Ah, good point, I should have mentioned that this user can just be created. For Debian, take a look at this: http://www.debian.org/doc/manuals/system-administrator/ch-sysadmin-users.html

Miles
December 31, 2014 at 6:16 pm

Happy New Year Ryan!

I have been looking for content on this subject and yours is hitting the nail best of all right now.
Except I have to twist it a bit for my own purposes and I too am a junior web developer type who is learning about 3 times as many things as is natural for a human… but anyway.

I am using this setup with Aegir (for managing Drupal sites). So Aegir is a user, which I’m pretty sure wants to be the main user in control of 99% of the files. In my instance, when I push changes to the server (gitolite), I am happy for Aegir to become the owner and group most of the time, being able to set an exception for some folders would be nice too, but I could get around that by having more specific git repositories.

So your comment above relating to Plesk, where the changes get pushed (or I guess checked-out?) as a specific user (Aegir in my case) sounds promising! Am I understanding that correctly? How do I do that? Or is there a better way for my particular situation?

Thanks! And thanks generally for the help you are providing me and the others here – it’s good stuff!

Ryan Sechrest
January 1, 2015 at 3:19 am

Hi Miles,

Happy New Year to you, too!

Yes, you understood that correctly.

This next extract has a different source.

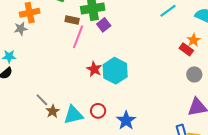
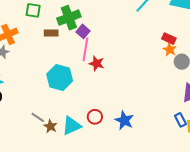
pink line: (78, 37) -> (85, 49), moved
orange star: (194, 40) -> (170, 50), moved
red star: (94, 69) -> (97, 63), moved
cyan hexagon: (115, 71) -> (60, 77), moved

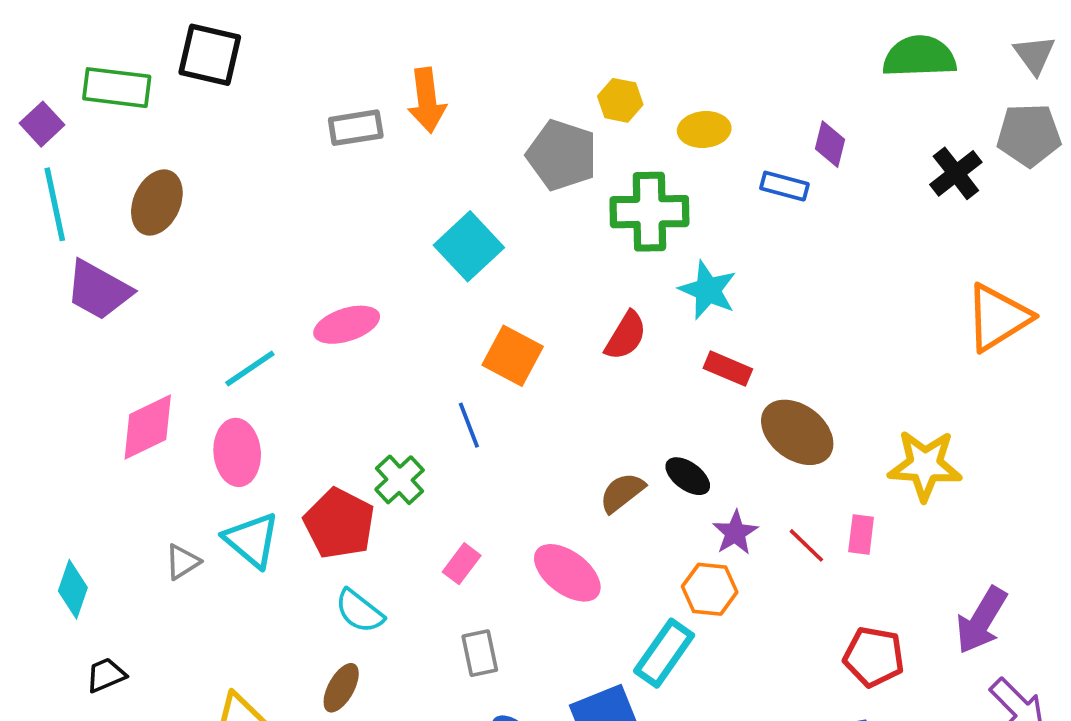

If you perform all of the Git operations as the Aegir user, that user becomes the owner of all the files in the repo. Using the method I describe, you can then give write permissions to the group, which another user could be a member of.

Now, in your case, you might create a remote user (git) that you can use to push your files, but then in the post-receive hook, you change the permissions to Aegir (or in case of the 1%, not). That way, you’re not logging into the system as Aegir over SSH (if that’s even possible).

Malte
April 15, 2015 at 5:04 pm

Hi Ryan,

I followed your tutorial, but now my file ownership is the following:
drwxr-s---  4 git web  4096 Apr 15 22:02 .
-rw-r--r--  1 git web   427 Apr 15 22:02 index.php
and my web group /apache user is not allowed to write to any file (e.g. wp-content). What do I need to change?

Ryan Sechrest
April 16, 2015 at 9:24 am

Hi Malte,

The file permissions (-rw-r--r--) are correct and directories should be drwxr-sr-x.

First, I’d double check that apache has been added to the web group:
$ groups apache
apache : apache web
Second, add write permissions to any directory that you want Apache to write to, such as wp-content, if you want to make the entire directory writable (I personally would limit that even further):
chmod g+w wp-content

chakatz
March 24, 2016 at 4:31 am

Great post, lots of useful information!
I use github webhooks to trigger automatic site updating. The git pulls are run by the ‘apache’ user which is a restricted system user (UID 48) and owns all the files and dirs with umask of 022 and can’t run any shell commands. I need to make some dirs 775 so they can be written to by non apache users. Is there any way a scenario with git hooks like you outlined above will work in this case? (Otherwise I may have to just run a cron to make the change every minute and I hate that idea.)
Thanks!!

Ryan Sechrest
March 24, 2016 at 5:41 pm

Hi Chakatz! Just to make sure I captured this right, you push your code to Github, which triggers a web hook, which makes a request to an endpoint on your site, which then runs a script (as Apache) to pull down the latest copy from Github? Is that right?

If so, what is the problem you’re trying to solve?